My meeting with Steve Bloor, the truck driver, was relegated to an extra clip on Facebook, though they did include a good deal of that, and I got Rick Spain's Red Boat Kung Fu product placement into that clip. Result!

My story was interwoven with that of another road rage incident. Several people have remarked that I presented a far more positive image than the other interviewees (Steve Bloor excepted) - though, as I replied to them, the bar was pretty low.

I had intentionally sat during my interview with my hands clasped in a Gable Grip, a standard wrestling grip that I hoped viewers who trained Jiu Jitsu would notice and remark on, a sort of Masonic secret handshake recognisable only to the initiated. An in joke. But my clasped hands never made it into the final product.

The Gable Grip

My story was followed by one about women who were having poor medical outcomes from breast implants. Before each ad break, there was a brief clip indicating what was coming up next. I was playing the program video on my computer, while running a video capture, and doing other things in the meantime.

At one stage I looked up at the screen briefly to see an glimpse of my face to camera, immediately followed on screen by the image of a pair of breasts. Not sure of the subtext of that.

Take Aways

I was conscious while I was doing this that the crew were forming an impression of me, a persona, if you like. I see that what I brought to the camera is similar.

Hopefully, I appear as a potential victim, who chose not to be a victim, and someone who could rise above the situation, act rationally, articulate his reaction to the experience competently and intelligently, and even reconcile with, and forgive, his attacker.

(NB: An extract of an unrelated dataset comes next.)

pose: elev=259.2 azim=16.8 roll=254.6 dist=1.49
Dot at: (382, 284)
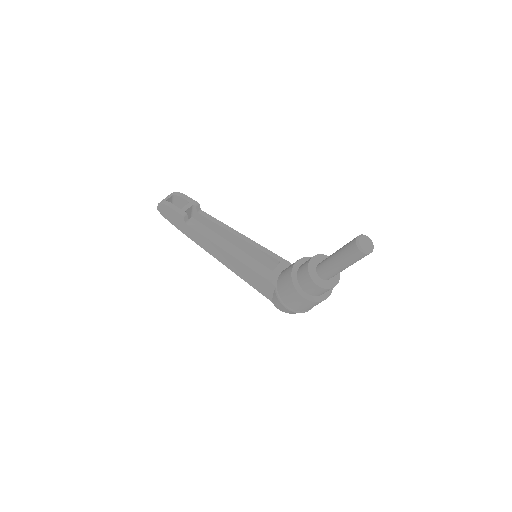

I am much more complex and flawed than this. I had been very conscious through this of the need to protect, and live up to, this persona, to avoid having it come crashing down, and the whole moral thrust of the program’s theme damaged or ruined. So, careful driving, no breaking the road rules, no accidents. Act politely towards everyone, with grace.

A persona perhaps, but with with some fleshing out, perhaps a better or ideal self. That persona would seem to be a goal, at which to aim up. This then, hopefully, can continue to be useful to me, beyond the short term requirements of the story.

The Ideal Self

It has been quite the experience. Remarkably, there have been many unexpected positives coming out of a very brief, though serious, assault. Overall, I'd have to say that, in the final tally, the positives well outweigh the negatives, and my life has been made richer for it.

The Latest

On August 8, Chances Moana was sentenced to 18 months jail, minimum 15. He will stay out until October, while being assessed for possible home detention. His injuries apparently prevent community service from being an option.

This was a harsher sentence than I expected.

I truly hope he can move forward after his recovery and sentence, and live a good life.